Well, it turns out the best way to do this is to tell the story of a person you’d think you maybe knew something about, President James Garfield, and backdoor in the actual story of his assassin, Charles Guiteau, who you definitely knew nothing about. Then you hire a bunch of known actors to fill out the 1880s tale of a reluctant presidency and the delusional man who thought he somehow had a hand in his ascension. I think that unless you’re a giant liar, or just happen to be a presidential historian, that most of this story will be a new one to viewers. Sure, Garfield was our 20th president, and probably 50% of viewers knew beforehand that he was assassinated, but to see how our government functioned back then and how a dude with absolutely no presidential aspirations could basically become president by accident was somewhat of a shock certainly to me. It’s almost comical how things functioned back then. A bunch of white dudes with beards grumbling and fumbling their way through the election process. Most of them clownishly misjudging their own power over both the people and their own comrades. These are not our best and brightest, it seems.
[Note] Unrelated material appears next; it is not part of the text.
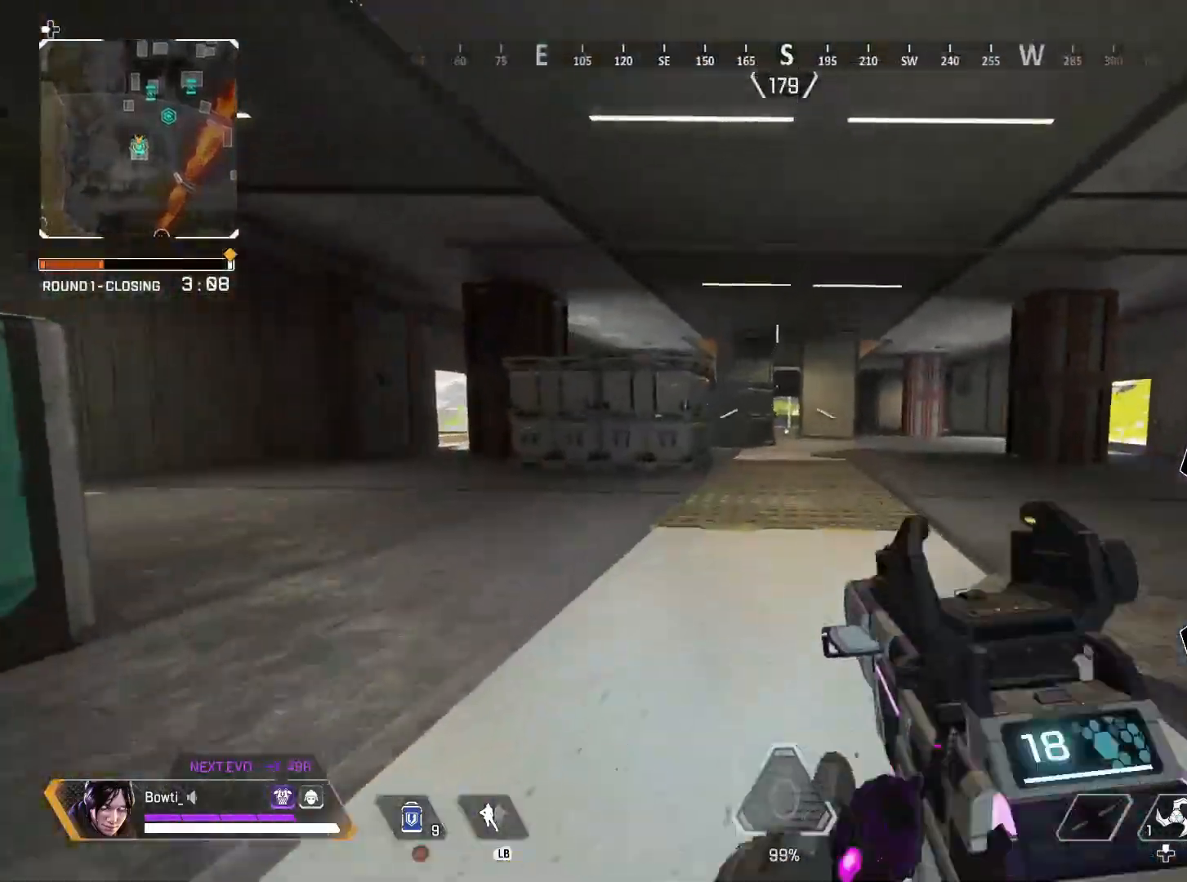
{"buttons": [], "left_stick": "center", "right_stick": "left", "events": [[83, "DPAD_UP", "up"], [150, "right_stick", "down-left"], [183, "left_stick", "up-right"], [217, "right_stick", "left"], [283, "left_stick", "center"]]}
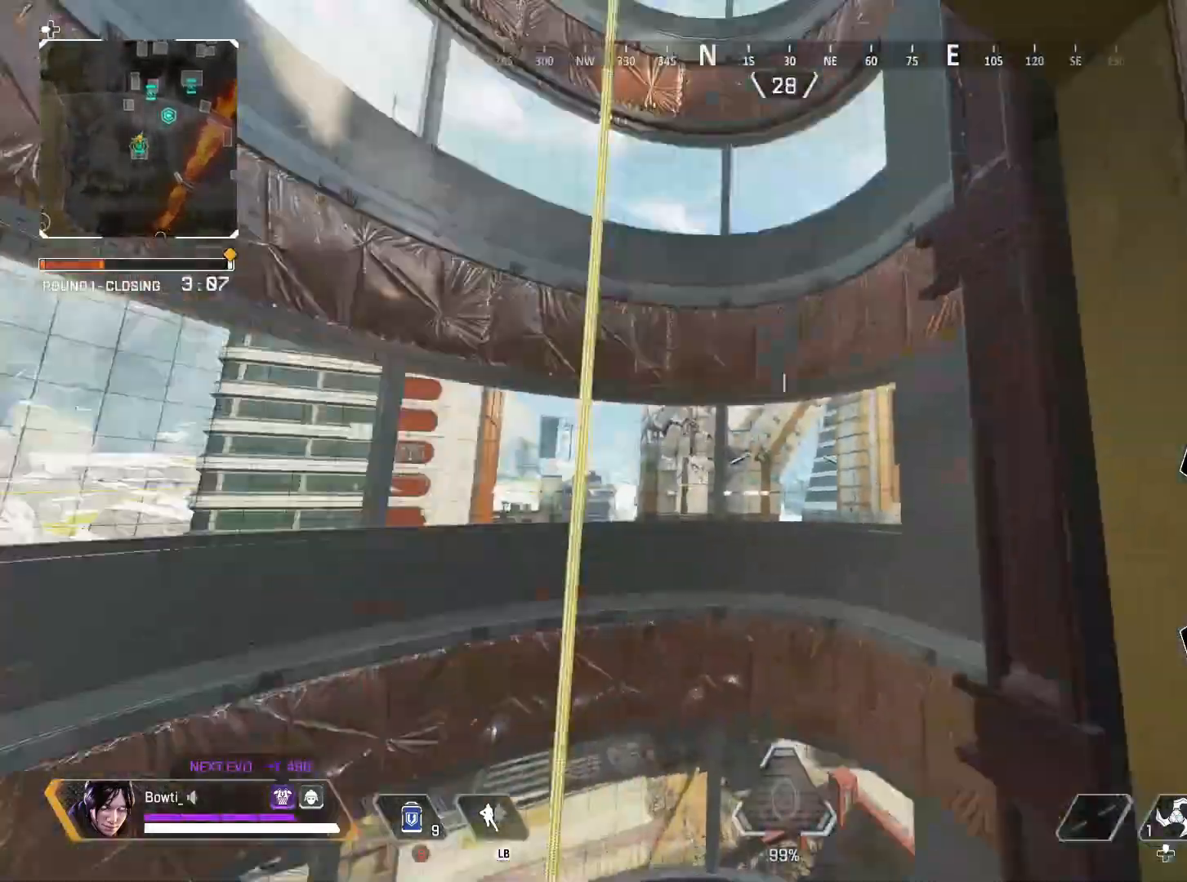
{"buttons": [], "left_stick": "up", "right_stick": "up", "events": [[83, "right_stick", "center"], [283, "left_stick", "up"], [450, "right_stick", "up"]]}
And this is how they keep things compelling. They gloss over a bunch of the minutia and just focus on the core stuff. It’s only four episodes, after all, so they have to just kind of keep things moving. It’s mostly welcomed, but there are some areas where it felt like the swiftness was to its detriment. At times it felt like we were in the field of 64 in March Madness and then all of a sudden we were in the semis and then the winner had confetti falling on them to “One Shining Moment.” Because that step-by-step history isn’t really what the series is about. They show us just enough of the process and the absurdity of the maneuvering and cluelessness to give us a taste and then zoom in on Garfield (Michal Shannon) and Guiteau (Matthew Macfadyen) in order to give us the two sides of the coin: earnestness and narcissistic insanity. Played incredibly well by our two lead actors, whose paths cross several times during the course of the series and ultimately end in avoidable tragedy.
I’m not going to get political here. That content can all be found on my other website, mrpollster.com. That’s a joke. But there is something here that feels eerily modern, despite this situation being singular and happening 150 years ago. Garfield is portrayed as a well-meaning, moderate civil servant. Dedicated to improving the U.S. and clearly uncomfortable with the power of the presidency. The slimy backbenchers who seem to be constantly plotting against him and his complete dufus of a VP, Chester Arthur (Nick Offerman), sit on the other side of the equation. While Guiteau moves in the background, convinced that he is somehow owed something because he tweeted about — I mean supported — Garfield’s presidency and thinks he somehow made it happen. Each faction could easily be tied to something in our modern politics. And I’m sure the creators of the series are very aware of this fact. Though they are pretty subtle about the parallels. Suffice it to say not much has changed over the years, save the technology and communications. There will always be altruism. There will always be schemers only out for power and/or money. And there will always be self-involved crazy people who have an obsessive and overly-inflated view of their own importance. Before they, I don’t know, shoot up a school or kill a CEO or whatever.
What I mostly learned is that I’m glad I live in this century and not the 1800s. I forget that it wasn’t really until the late 1800s that universal germ theory was widely adopted. Nah, surgeons would like lick their instruments to get them lubricated before starting to probe around in your body. Washing hands was for suckers, and when they saw puss they were thrilled that the body was expelling the “bad stuff.” So, no, Garfield didn’t need to die from the assassin’s bullet. He could have gone on to enact his agenda and perhaps the ripples of his considered approach might have been felt a century and a half later. And somehow Guiteau (who couldn’t even kill a guy right) would have been even less known than he is now. Sliding doors and all that. Nope, the doc working on Garfield couldn’t even put his own ego aside to listen to the, gasp, black doctor who merely asked, “Hey, are you gonna maybe sterilize that?” Ultimately, this thing is worth a watch to see some fun actors cook — especially Macfadyen who plays delusional incredibly well — and learn about a little-known vector of American history that feels eerily similar to today’s shitshow that we call a society.